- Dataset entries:
*** Begin section ***
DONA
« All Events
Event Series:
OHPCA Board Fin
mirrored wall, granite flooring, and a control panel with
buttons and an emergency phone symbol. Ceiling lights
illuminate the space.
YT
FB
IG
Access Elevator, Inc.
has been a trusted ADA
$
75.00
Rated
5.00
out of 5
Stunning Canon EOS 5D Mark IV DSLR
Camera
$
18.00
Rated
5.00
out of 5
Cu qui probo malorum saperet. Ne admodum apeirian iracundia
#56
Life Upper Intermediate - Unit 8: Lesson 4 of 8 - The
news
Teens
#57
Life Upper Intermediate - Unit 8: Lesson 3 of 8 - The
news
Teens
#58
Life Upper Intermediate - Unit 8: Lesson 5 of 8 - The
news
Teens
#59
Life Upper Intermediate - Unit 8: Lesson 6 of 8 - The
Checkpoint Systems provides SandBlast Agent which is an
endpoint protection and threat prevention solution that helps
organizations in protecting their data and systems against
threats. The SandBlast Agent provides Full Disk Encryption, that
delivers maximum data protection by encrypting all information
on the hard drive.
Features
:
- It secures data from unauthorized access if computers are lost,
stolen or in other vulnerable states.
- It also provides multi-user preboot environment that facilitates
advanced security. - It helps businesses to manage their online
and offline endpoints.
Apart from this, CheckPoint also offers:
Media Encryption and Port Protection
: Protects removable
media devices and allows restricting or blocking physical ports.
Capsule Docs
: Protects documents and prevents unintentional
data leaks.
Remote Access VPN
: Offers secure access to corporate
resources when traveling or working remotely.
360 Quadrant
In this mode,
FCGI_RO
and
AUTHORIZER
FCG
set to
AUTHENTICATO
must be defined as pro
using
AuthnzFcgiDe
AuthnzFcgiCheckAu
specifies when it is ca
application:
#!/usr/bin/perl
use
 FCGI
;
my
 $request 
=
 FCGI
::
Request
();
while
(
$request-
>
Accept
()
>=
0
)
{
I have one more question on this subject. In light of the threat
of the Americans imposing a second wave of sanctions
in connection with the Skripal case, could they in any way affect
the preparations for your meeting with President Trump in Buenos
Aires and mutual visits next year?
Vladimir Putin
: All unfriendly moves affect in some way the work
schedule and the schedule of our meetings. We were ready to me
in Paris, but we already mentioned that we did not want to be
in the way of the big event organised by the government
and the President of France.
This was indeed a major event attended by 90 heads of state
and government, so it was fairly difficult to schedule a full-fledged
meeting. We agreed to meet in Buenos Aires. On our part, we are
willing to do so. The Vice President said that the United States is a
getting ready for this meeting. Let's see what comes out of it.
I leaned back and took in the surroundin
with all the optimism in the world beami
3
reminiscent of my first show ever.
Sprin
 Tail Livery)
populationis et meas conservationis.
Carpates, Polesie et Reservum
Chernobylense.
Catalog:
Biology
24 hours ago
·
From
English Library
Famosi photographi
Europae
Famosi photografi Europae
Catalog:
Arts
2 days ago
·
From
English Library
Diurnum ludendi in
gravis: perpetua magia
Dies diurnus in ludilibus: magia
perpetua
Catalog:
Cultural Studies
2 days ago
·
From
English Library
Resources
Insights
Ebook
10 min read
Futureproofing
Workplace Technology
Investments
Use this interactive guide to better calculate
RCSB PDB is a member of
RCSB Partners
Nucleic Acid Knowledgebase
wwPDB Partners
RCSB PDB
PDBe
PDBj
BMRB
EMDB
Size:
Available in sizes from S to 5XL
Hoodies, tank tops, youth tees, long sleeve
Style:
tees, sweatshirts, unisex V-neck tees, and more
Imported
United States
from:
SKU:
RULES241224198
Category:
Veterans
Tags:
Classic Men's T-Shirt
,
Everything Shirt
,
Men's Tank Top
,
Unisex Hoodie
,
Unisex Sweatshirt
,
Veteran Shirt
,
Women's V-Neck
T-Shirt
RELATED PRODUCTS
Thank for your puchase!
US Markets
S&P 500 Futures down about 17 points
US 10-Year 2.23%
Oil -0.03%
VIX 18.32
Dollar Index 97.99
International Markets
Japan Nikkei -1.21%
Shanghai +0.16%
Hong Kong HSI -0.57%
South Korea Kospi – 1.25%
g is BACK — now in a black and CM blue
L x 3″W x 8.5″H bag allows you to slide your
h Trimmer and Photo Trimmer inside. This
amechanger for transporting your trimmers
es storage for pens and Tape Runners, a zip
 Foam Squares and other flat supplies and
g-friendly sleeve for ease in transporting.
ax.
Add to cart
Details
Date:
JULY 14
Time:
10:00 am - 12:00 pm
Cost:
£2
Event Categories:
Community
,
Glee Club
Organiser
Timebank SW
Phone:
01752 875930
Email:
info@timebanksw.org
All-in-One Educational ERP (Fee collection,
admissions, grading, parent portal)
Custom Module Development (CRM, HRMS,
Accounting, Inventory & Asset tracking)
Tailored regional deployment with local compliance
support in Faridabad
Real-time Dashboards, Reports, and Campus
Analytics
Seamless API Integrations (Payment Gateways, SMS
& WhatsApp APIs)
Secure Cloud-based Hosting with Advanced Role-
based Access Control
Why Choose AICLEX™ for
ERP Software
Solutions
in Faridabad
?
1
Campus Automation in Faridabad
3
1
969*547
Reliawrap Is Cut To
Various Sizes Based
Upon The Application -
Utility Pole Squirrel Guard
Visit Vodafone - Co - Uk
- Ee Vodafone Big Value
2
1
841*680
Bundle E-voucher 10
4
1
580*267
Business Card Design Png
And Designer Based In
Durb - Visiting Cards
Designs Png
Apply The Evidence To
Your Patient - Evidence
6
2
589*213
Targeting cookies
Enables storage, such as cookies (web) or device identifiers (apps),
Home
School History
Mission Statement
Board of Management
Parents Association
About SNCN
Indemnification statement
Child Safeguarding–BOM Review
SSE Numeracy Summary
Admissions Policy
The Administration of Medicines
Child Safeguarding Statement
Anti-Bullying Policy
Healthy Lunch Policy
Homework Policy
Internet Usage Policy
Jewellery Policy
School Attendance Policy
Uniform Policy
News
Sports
*** End section ***
- What needs to be done: Lines from the top of the entries above to the line that contains "threats. The SandBlast" should be set down exactly, please, with both ends kept and nothing added.

- Written answer:
DONA
« All Events
Event Series:
OHPCA Board Fin
mirrored wall, granite flooring, and a control panel with
buttons and an emergency phone symbol. Ceiling lights
illuminate the space.
YT
FB
IG
Access Elevator, Inc.
has been a trusted ADA
$
75.00
Rated
5.00
out of 5
Stunning Canon EOS 5D Mark IV DSLR
Camera
$
18.00
Rated
5.00
out of 5
Cu qui probo malorum saperet. Ne admodum apeirian iracundia
#56
Life Upper Intermediate - Unit 8: Lesson 4 of 8 - The
news
Teens
#57
Life Upper Intermediate - Unit 8: Lesson 3 of 8 - The
news
Teens
#58
Life Upper Intermediate - Unit 8: Lesson 5 of 8 - The
news
Teens
#59
Life Upper Intermediate - Unit 8: Lesson 6 of 8 - The
Checkpoint Systems provides SandBlast Agent which is an
endpoint protection and threat prevention solution that helps
organizations in protecting their data and systems against
threats. The SandBlast Agent provides Full Disk Encryption, that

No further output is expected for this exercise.